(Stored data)
○ ○ ○ ○ ○ ○ ○

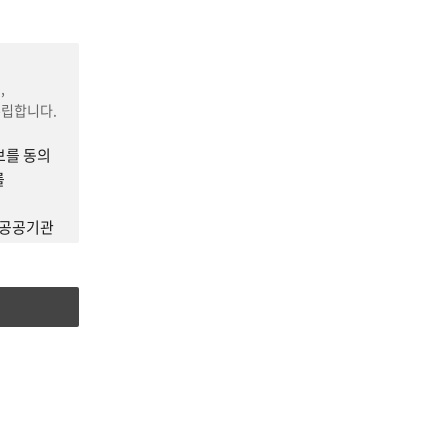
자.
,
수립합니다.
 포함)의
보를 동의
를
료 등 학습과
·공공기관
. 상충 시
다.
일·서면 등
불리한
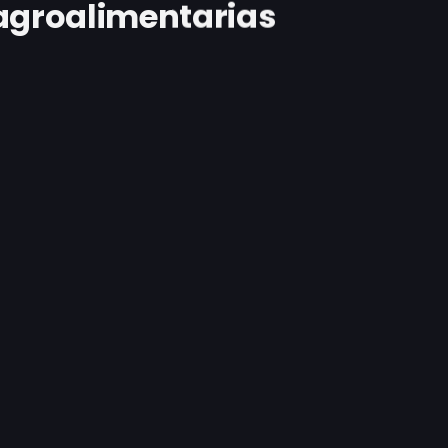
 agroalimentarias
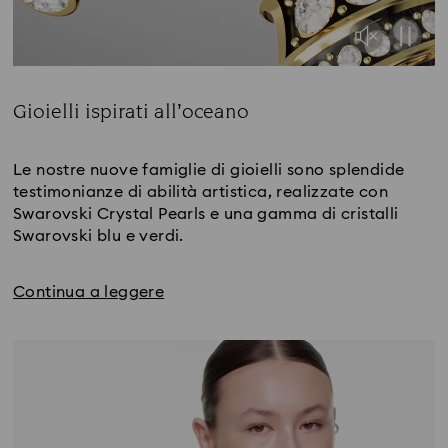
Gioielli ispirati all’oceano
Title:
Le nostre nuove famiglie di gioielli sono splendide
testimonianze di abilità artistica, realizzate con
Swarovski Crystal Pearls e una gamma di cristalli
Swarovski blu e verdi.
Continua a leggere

○ ○ ○ ○ ○ ○ ○

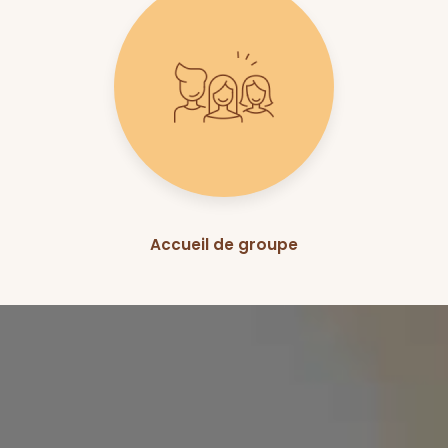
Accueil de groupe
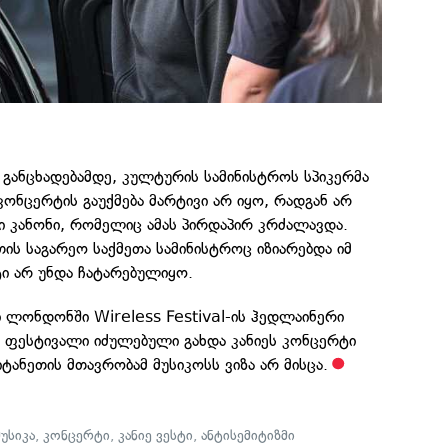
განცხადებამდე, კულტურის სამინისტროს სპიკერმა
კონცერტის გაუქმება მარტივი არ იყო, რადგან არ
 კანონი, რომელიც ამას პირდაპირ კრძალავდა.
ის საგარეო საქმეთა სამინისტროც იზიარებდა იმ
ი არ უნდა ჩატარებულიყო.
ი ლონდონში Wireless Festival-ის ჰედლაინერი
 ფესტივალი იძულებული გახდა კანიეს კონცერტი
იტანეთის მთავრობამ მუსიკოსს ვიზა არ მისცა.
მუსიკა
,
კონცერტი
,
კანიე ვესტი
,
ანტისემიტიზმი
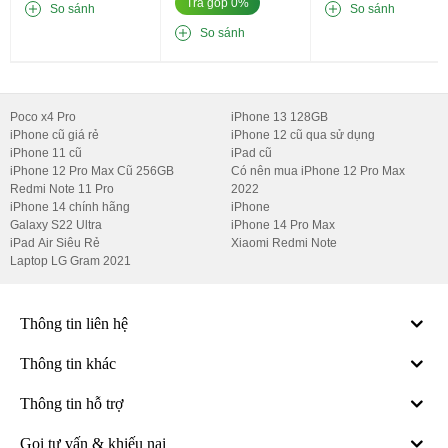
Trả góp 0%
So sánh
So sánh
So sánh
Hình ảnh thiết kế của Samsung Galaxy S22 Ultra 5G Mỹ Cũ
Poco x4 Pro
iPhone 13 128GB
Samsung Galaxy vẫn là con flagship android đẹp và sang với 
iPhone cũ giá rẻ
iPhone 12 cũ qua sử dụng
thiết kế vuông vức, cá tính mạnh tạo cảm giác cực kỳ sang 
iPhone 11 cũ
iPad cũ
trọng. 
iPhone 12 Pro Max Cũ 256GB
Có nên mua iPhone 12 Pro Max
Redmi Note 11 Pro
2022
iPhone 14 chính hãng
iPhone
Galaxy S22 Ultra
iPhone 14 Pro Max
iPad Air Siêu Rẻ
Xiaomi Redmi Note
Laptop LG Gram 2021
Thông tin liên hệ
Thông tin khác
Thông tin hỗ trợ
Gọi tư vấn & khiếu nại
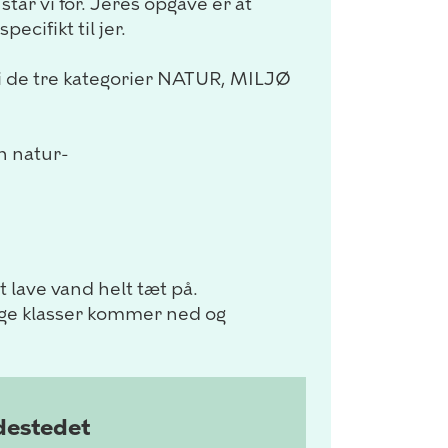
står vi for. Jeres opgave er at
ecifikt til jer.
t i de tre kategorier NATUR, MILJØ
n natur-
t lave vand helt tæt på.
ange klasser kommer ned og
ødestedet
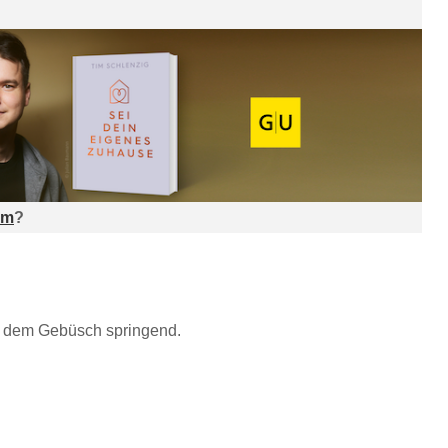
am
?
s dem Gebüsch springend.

○ ○ ○ ○ ○ ○ ○

Across the data, count every line where the string "iPhone" turns up, then write only that count.

_TASK SOLUTION_
9